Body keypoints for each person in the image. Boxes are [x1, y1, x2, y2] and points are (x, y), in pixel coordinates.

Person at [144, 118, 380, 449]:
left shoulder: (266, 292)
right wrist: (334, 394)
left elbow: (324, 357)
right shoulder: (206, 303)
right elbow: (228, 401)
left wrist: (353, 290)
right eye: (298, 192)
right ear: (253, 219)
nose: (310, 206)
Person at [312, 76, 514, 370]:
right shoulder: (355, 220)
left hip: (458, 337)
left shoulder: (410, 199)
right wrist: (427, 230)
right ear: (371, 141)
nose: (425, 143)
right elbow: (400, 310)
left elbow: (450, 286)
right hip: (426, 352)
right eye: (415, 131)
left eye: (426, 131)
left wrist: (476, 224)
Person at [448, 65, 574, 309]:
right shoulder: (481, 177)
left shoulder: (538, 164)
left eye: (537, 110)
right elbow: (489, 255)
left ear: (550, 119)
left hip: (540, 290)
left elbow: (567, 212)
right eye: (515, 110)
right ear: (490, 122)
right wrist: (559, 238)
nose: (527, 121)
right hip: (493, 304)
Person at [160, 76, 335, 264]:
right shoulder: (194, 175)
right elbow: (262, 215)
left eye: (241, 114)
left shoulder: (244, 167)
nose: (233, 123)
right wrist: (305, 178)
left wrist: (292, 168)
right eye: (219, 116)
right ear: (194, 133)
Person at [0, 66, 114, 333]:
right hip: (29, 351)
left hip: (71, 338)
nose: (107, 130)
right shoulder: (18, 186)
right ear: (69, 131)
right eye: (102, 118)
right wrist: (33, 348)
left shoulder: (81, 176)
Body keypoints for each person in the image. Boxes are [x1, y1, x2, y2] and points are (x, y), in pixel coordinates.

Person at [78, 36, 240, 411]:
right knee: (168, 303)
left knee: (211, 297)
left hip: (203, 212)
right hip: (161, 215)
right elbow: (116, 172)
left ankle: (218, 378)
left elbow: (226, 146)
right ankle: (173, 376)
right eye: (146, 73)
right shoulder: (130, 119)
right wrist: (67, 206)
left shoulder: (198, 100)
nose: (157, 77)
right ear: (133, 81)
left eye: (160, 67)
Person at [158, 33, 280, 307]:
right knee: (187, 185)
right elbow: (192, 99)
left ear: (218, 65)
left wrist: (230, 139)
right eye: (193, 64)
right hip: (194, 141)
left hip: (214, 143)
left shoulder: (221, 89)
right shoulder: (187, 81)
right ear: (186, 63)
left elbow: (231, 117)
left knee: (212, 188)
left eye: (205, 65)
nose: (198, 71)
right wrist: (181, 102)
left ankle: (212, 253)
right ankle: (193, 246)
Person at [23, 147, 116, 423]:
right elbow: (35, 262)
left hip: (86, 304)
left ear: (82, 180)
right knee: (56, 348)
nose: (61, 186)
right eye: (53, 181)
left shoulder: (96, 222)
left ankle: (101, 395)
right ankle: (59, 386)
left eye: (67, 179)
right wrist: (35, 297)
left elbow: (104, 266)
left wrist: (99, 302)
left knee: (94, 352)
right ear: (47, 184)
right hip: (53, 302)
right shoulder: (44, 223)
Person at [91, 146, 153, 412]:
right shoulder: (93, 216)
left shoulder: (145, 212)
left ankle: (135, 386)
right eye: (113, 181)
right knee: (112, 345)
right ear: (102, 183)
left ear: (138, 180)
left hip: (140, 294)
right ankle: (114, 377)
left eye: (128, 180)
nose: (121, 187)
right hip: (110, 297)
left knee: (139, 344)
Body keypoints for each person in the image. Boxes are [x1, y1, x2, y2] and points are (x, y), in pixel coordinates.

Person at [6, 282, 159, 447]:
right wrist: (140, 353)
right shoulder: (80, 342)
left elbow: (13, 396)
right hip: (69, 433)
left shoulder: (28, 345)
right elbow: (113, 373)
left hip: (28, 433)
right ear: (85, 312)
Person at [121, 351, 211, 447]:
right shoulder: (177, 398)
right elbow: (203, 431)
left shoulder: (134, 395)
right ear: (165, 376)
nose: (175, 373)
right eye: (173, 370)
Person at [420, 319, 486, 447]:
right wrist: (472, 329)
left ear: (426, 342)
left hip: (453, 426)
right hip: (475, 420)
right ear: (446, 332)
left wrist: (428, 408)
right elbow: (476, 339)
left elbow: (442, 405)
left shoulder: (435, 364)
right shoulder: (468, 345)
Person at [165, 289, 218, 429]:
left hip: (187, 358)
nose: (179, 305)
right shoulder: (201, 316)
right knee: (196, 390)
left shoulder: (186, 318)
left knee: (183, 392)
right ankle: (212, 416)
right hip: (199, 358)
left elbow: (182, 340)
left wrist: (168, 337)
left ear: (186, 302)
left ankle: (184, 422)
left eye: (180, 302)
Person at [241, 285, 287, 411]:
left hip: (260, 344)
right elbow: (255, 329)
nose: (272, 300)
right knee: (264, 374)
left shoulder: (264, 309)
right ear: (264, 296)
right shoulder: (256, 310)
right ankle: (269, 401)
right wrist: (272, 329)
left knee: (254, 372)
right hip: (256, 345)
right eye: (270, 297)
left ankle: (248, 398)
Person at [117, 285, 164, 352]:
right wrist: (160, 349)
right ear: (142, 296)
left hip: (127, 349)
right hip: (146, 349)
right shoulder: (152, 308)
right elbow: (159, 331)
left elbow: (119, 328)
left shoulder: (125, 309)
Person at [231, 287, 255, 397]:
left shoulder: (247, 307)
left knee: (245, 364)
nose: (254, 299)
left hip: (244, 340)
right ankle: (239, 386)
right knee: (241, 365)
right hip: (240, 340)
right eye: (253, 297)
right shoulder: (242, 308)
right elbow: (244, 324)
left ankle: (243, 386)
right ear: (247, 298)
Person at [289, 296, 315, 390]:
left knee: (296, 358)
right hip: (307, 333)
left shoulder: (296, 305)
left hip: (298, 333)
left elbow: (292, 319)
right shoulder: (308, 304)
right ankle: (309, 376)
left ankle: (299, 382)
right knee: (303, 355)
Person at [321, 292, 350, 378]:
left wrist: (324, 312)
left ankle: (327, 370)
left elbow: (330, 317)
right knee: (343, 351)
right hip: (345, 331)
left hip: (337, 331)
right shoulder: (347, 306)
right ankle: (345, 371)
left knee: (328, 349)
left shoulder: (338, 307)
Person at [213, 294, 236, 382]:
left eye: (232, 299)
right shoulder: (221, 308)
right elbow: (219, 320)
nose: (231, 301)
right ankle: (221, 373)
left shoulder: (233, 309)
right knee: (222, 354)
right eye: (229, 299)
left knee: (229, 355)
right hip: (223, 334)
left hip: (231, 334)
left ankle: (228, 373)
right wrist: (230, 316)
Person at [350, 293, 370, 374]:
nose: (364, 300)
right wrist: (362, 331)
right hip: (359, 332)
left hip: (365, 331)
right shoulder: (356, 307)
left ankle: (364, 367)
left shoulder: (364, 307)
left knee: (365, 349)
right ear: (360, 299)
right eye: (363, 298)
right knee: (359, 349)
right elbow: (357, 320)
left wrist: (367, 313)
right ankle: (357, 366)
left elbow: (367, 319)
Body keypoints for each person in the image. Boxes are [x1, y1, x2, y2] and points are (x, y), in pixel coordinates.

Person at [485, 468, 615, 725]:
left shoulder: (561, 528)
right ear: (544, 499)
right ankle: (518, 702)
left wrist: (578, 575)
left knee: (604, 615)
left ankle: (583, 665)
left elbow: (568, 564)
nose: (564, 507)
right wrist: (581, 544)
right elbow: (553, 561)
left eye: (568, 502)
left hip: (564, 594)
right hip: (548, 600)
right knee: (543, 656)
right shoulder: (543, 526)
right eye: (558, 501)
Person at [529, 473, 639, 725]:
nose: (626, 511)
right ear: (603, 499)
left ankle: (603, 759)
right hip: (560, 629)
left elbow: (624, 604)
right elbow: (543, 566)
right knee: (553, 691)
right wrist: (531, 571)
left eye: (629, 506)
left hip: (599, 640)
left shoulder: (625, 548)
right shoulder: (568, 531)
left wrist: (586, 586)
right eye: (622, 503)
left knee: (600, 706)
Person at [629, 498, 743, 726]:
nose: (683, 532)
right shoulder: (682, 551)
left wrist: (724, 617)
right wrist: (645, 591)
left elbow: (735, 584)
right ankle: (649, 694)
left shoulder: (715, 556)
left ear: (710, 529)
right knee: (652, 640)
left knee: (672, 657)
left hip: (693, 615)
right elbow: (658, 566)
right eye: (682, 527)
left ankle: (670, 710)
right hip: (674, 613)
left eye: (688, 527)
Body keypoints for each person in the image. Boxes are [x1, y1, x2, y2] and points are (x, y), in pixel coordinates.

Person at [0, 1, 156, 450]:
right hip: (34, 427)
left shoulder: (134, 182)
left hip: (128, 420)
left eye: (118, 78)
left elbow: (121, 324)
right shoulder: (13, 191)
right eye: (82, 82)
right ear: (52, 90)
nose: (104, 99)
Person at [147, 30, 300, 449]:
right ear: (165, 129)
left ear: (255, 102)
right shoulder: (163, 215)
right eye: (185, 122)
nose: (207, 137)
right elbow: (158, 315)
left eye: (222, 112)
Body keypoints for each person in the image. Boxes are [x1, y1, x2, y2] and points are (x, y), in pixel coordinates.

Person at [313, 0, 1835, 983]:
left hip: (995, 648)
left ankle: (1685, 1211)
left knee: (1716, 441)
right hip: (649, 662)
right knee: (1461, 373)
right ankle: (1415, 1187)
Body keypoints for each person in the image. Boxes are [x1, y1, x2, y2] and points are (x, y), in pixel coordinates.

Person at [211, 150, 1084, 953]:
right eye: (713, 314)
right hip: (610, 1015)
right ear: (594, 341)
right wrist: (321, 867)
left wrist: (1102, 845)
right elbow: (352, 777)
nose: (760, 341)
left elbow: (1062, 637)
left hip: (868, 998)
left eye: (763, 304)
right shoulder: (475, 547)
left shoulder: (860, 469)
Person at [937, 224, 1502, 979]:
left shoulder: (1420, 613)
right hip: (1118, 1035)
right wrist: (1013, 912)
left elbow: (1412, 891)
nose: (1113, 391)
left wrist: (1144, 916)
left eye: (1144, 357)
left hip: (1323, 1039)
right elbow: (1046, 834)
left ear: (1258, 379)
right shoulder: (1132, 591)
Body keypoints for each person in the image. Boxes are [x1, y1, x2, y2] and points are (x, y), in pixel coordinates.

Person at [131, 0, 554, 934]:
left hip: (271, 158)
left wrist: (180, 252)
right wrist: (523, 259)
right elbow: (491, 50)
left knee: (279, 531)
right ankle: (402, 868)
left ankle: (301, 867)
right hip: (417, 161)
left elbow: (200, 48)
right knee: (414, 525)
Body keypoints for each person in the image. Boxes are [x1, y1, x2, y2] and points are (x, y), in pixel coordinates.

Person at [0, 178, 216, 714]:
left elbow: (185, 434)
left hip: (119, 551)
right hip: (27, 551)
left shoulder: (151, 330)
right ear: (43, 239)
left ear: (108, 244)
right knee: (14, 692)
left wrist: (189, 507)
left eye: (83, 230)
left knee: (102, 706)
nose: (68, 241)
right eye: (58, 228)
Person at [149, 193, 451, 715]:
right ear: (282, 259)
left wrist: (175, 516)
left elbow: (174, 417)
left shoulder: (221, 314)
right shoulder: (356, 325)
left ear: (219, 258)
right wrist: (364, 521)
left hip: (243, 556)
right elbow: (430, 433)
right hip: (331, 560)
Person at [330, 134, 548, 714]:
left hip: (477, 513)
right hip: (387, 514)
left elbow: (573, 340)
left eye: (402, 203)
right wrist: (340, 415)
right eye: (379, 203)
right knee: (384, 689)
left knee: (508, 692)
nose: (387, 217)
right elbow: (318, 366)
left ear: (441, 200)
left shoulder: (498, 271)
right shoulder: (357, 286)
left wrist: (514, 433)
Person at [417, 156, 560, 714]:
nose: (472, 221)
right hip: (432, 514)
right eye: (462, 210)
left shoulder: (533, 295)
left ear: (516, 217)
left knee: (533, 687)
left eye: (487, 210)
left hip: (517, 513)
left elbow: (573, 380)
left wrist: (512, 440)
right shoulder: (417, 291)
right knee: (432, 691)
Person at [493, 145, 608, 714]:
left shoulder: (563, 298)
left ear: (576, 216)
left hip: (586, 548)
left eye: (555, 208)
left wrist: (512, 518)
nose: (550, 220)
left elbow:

• • •

YOUR ASSIGNMENT> Please retype, without any change, the line containing "right knee: (414, 525)" and every line after it to the end of the entries above, and only those.

TASK SOLUTION>
right knee: (414, 525)
Body keypoints for each person in the image. Boxes are [x1, y1, x2, y2] and points are (x, y), in pixel coordinates.

Person at [0, 178, 216, 714]:
left elbow: (185, 434)
left hip: (119, 551)
right hip: (27, 551)
left shoulder: (151, 330)
right ear: (43, 239)
left ear: (108, 244)
right knee: (14, 692)
left wrist: (189, 507)
left eye: (83, 230)
left knee: (102, 706)
nose: (68, 241)
right eye: (58, 228)
Person at [149, 193, 451, 715]:
right ear: (282, 259)
left wrist: (175, 516)
left elbow: (174, 417)
left shoulder: (221, 314)
right shoulder: (356, 325)
left ear: (219, 258)
right wrist: (364, 521)
left hip: (243, 556)
right elbow: (430, 433)
right hip: (331, 560)
Person at [330, 134, 548, 714]:
left hip: (477, 513)
right hip: (387, 514)
left elbow: (573, 340)
left eye: (402, 203)
right wrist: (340, 415)
right eye: (379, 203)
right knee: (384, 689)
left knee: (508, 692)
nose: (387, 217)
right elbow: (318, 366)
left ear: (441, 200)
left shoulder: (498, 271)
right shoulder: (357, 286)
left wrist: (514, 433)
Person at [417, 156, 560, 714]:
nose: (472, 221)
right hip: (432, 514)
right eye: (462, 210)
left shoulder: (533, 295)
left ear: (516, 217)
left knee: (533, 687)
left eye: (487, 210)
left hip: (517, 513)
left elbow: (573, 380)
left wrist: (512, 440)
right shoulder: (417, 291)
right knee: (432, 691)
Person at [493, 145, 608, 714]:
left shoulder: (563, 298)
left ear: (576, 216)
left hip: (586, 548)
left eye: (555, 208)
left wrist: (512, 518)
nose: (550, 220)
left elbow:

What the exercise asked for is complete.